What is the ISFD Bearings?
Integral squeeze film damper (ISFD) technology, a Flexure Pivot tilt pad journal bearing, provides precise stiffness and damping to increase the dynamic stability of the rotor/bearing system.

Reduce Dynamic Bearing Forces

ISFD technology reduces the dynamic load that is transmitted to the bearings, which reduces pedestal vibration and increases bearing life, particularly for rolling element bearings. For fluid film bearings, the technology can mitigate pivot wear and reduce babbitt fatigue.

Decrease Unbalance Sensitivity

ISFD technology helps reduce the sensitivity to unbalance, protecting impellers and seals from rubbing and increasing maintenance intervals.

Versatile Design

The ISFD design, manufactured through electrical discharge machining (EDM), can integrate the bearing and damper into one unit for a space-saving solution suitable for new and retrofit installations. ISFD technology can be used with tilt pad, Flexure Pivot tilt pad, fixed profile or rolling element bearings.

— Study material —
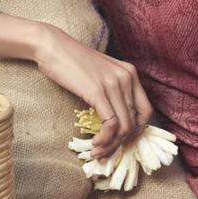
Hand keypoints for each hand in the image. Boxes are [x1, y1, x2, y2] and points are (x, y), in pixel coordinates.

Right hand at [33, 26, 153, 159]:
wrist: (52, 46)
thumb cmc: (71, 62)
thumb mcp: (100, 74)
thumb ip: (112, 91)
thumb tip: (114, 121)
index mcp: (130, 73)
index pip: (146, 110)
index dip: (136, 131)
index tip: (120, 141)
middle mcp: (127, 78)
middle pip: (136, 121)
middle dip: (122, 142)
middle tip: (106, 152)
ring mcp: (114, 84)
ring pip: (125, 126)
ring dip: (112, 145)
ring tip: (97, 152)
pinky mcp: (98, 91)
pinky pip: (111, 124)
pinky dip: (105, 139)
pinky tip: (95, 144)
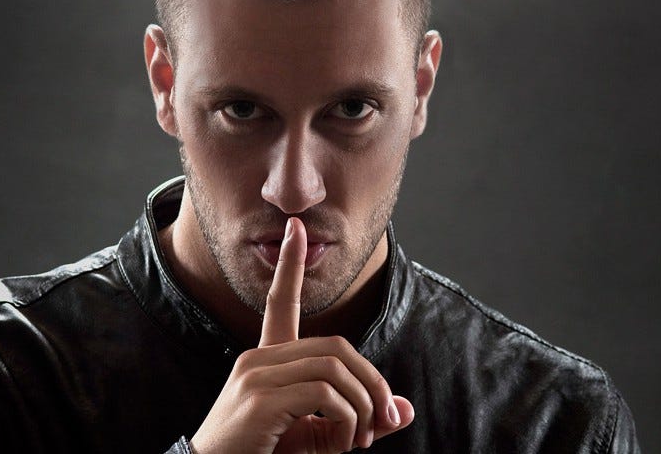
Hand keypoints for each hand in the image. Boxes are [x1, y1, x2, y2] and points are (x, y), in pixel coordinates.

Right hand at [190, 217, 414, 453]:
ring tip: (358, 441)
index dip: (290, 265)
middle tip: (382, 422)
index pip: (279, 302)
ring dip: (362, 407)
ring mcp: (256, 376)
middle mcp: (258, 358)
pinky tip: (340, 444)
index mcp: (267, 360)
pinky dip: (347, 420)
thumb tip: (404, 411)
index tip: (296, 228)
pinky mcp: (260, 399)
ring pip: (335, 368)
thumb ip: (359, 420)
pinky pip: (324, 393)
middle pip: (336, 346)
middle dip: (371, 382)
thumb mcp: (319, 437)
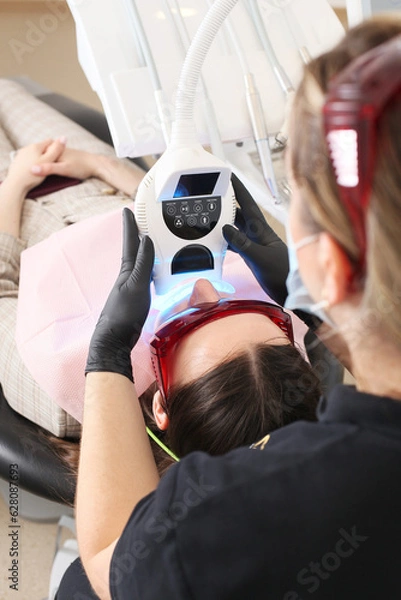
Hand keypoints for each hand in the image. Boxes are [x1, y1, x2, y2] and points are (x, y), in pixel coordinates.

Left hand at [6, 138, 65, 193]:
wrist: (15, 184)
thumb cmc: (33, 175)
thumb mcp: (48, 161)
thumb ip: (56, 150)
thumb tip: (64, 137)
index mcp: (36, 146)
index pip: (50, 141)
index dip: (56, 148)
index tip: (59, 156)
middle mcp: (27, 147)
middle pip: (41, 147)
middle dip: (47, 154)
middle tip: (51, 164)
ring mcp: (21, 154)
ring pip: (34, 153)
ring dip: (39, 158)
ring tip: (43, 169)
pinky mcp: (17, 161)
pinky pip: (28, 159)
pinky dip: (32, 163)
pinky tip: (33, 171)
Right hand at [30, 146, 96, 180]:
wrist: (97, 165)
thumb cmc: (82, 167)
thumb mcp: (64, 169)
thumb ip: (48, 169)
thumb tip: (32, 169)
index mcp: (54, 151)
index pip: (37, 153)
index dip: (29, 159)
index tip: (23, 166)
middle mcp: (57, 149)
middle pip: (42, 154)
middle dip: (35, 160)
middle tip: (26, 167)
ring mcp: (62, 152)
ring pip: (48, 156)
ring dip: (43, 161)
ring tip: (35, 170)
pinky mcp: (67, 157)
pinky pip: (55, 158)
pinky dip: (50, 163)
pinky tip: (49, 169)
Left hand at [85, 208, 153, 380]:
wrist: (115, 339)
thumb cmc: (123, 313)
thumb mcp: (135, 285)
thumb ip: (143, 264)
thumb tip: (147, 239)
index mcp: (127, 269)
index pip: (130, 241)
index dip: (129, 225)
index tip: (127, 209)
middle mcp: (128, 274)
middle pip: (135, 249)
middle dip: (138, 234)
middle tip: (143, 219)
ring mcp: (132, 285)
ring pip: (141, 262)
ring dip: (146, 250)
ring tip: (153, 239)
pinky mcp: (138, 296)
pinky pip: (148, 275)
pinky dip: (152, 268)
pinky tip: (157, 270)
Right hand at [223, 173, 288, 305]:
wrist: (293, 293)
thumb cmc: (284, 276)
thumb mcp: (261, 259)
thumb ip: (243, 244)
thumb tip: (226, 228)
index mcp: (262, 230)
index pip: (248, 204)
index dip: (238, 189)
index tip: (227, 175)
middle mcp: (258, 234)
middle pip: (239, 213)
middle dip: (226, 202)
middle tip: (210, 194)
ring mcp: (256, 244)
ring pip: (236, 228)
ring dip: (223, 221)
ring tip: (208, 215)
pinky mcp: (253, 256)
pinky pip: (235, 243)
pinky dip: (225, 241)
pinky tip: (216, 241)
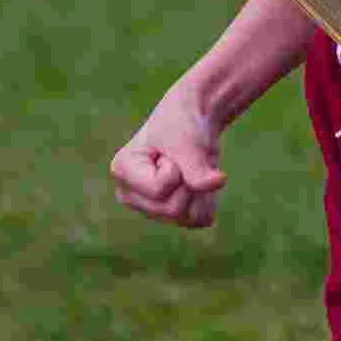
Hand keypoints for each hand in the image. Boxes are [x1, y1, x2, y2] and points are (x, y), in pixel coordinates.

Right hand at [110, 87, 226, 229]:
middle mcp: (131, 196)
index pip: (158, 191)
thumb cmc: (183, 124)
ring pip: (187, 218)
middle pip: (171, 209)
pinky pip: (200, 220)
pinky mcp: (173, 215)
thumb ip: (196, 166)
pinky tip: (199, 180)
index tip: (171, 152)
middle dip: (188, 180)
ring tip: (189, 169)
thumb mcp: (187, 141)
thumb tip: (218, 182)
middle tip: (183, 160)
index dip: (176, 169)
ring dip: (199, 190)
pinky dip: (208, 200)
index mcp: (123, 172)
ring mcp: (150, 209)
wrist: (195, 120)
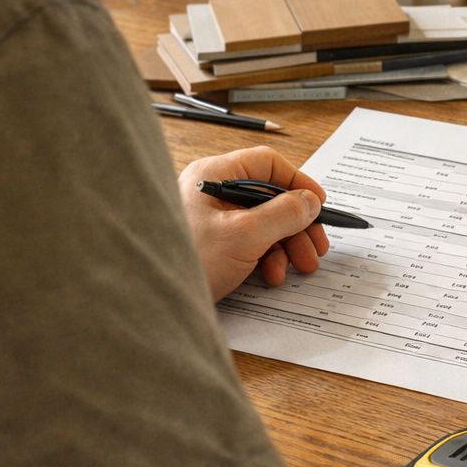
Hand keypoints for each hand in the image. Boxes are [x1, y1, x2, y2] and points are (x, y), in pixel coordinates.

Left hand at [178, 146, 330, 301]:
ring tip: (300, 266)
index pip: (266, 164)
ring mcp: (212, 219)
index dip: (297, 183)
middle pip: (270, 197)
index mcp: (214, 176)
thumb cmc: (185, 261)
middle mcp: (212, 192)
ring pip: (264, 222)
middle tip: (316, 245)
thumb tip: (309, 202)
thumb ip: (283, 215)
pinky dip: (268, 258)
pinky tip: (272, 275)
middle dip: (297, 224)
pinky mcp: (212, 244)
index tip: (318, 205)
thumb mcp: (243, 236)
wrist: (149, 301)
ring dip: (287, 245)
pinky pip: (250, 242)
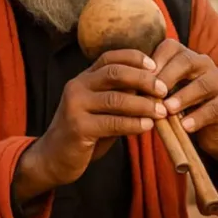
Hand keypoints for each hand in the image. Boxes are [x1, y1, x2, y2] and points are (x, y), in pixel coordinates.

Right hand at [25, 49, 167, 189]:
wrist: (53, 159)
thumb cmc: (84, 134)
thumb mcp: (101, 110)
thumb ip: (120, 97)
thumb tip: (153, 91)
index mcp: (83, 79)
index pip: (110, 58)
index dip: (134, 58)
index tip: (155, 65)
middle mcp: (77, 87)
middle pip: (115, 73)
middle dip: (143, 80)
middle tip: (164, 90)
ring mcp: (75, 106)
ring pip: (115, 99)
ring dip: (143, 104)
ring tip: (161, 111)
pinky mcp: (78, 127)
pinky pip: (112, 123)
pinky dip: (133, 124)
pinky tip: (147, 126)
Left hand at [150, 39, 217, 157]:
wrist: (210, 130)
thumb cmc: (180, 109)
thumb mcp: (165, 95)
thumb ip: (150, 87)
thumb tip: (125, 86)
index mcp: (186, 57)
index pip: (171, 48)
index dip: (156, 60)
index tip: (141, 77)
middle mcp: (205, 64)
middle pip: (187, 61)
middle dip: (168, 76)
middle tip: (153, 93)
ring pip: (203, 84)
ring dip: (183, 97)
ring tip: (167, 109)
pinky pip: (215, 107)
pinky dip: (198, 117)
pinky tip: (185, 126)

...

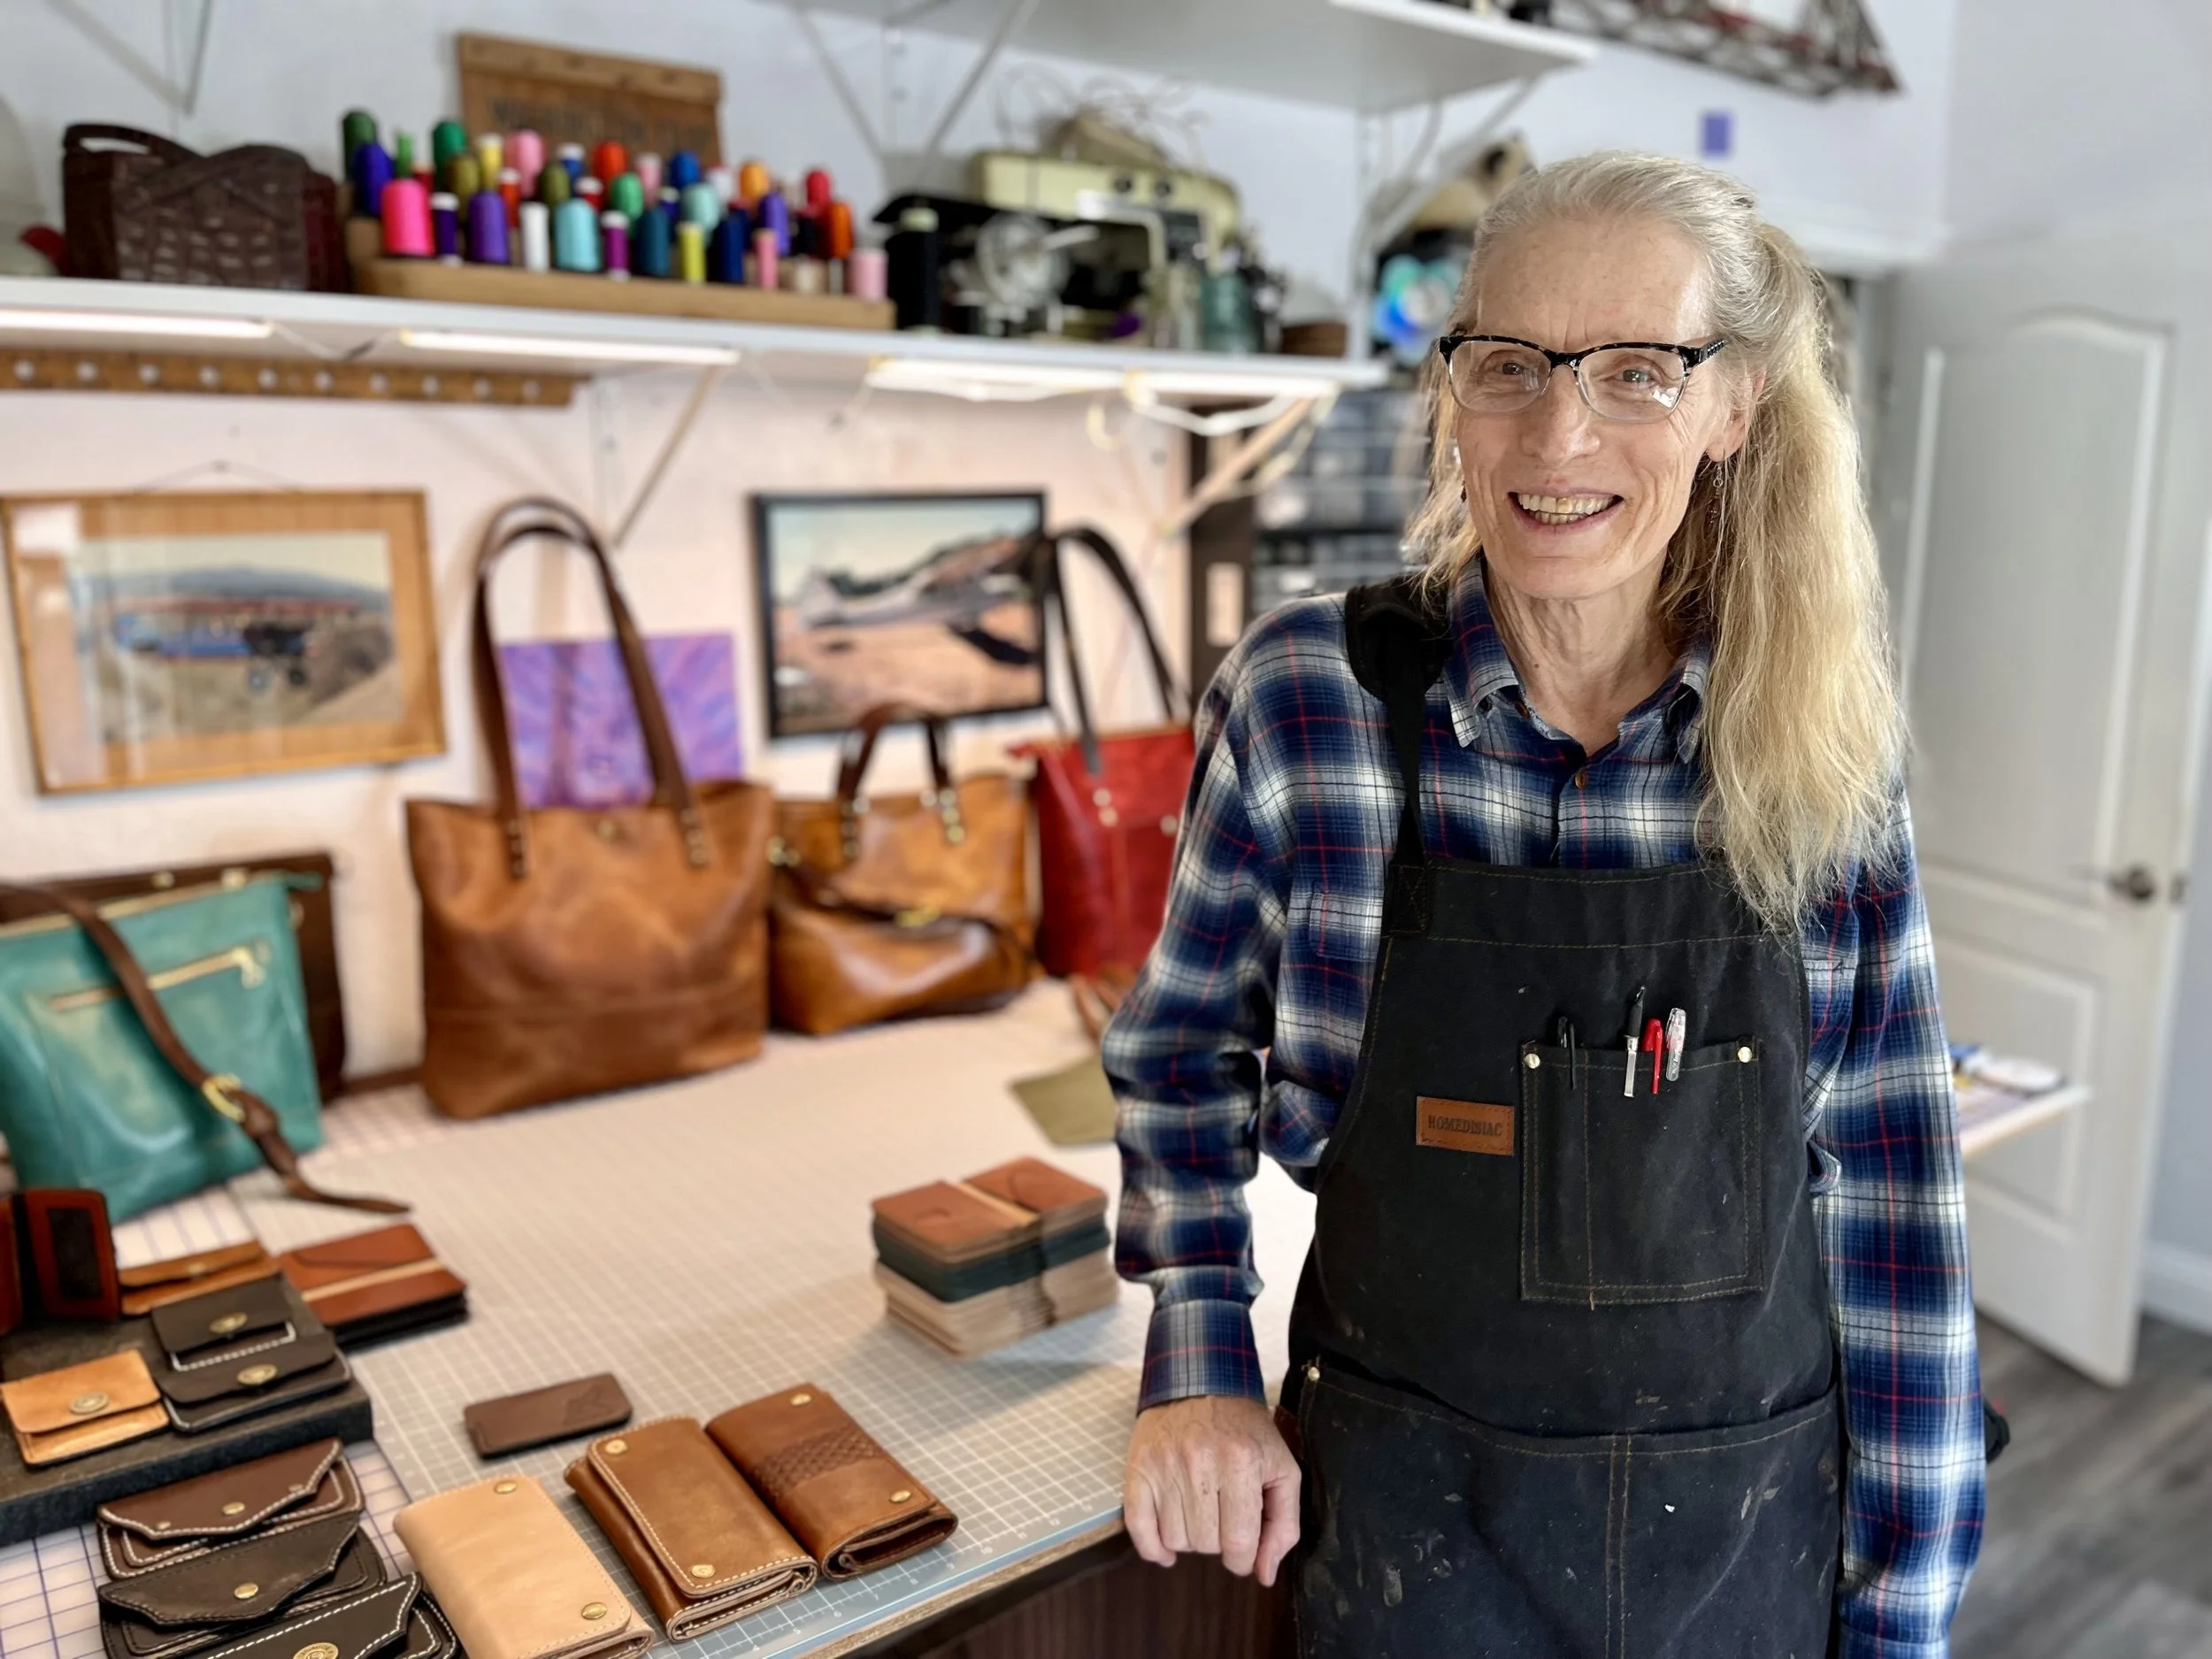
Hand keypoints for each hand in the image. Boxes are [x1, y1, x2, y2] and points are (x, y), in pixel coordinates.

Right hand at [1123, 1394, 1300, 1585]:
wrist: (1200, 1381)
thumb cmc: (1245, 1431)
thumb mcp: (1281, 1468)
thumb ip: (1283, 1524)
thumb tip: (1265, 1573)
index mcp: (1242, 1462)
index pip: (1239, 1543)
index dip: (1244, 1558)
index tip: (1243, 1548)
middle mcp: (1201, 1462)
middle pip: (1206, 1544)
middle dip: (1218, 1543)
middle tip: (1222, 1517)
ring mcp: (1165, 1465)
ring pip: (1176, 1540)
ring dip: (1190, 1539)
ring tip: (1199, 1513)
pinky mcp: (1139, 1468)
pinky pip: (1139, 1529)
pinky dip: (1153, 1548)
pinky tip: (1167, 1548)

==

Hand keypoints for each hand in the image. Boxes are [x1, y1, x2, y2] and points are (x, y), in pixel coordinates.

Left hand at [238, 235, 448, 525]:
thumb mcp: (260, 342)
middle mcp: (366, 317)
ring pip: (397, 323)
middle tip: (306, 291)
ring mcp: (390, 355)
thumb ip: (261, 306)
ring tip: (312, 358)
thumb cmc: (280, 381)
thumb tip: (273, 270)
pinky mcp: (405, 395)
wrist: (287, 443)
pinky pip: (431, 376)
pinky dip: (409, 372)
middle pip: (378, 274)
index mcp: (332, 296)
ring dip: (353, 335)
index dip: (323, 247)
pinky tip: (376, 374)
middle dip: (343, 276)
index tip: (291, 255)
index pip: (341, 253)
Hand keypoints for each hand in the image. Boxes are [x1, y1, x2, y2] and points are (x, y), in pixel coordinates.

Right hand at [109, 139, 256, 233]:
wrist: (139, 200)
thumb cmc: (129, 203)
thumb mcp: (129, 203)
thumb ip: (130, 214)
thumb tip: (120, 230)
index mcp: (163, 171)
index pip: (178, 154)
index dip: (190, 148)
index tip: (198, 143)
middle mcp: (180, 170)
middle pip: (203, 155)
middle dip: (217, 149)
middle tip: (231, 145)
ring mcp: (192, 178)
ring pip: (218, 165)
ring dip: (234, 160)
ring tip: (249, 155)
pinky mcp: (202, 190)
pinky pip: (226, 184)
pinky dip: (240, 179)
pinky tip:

— Task requirements —
Write out the whole ISFD bearings passage above, word for word.

— Answer area —
What is the ISFD Bearings?
Integral squeeze film damper (ISFD) technology, a Flexure Pivot tilt pad journal bearing, provides precise stiffness and damping to increase the dynamic stability of the rotor/bearing system.

Reduce Dynamic Bearing Forces

ISFD technology reduces the dynamic load that is transmitted to the bearings, which reduces pedestal vibration and increases bearing life, particularly for rolling element bearings. For fluid film bearings, the technology can mitigate pivot wear and reduce babbitt fatigue.

Decrease Unbalance Sensitivity

ISFD technology helps reduce the sensitivity to unbalance, protecting impellers and seals from rubbing and increasing maintenance intervals.

Versatile Design

The ISFD design, manufactured through electrical discharge machining (EDM), can integrate the bearing and damper into one unit for a space-saving solution suitable for new and retrofit installations. ISFD technology can be used with tilt pad, Flexure Pivot tilt pad, fixed profile or rolling element bearings.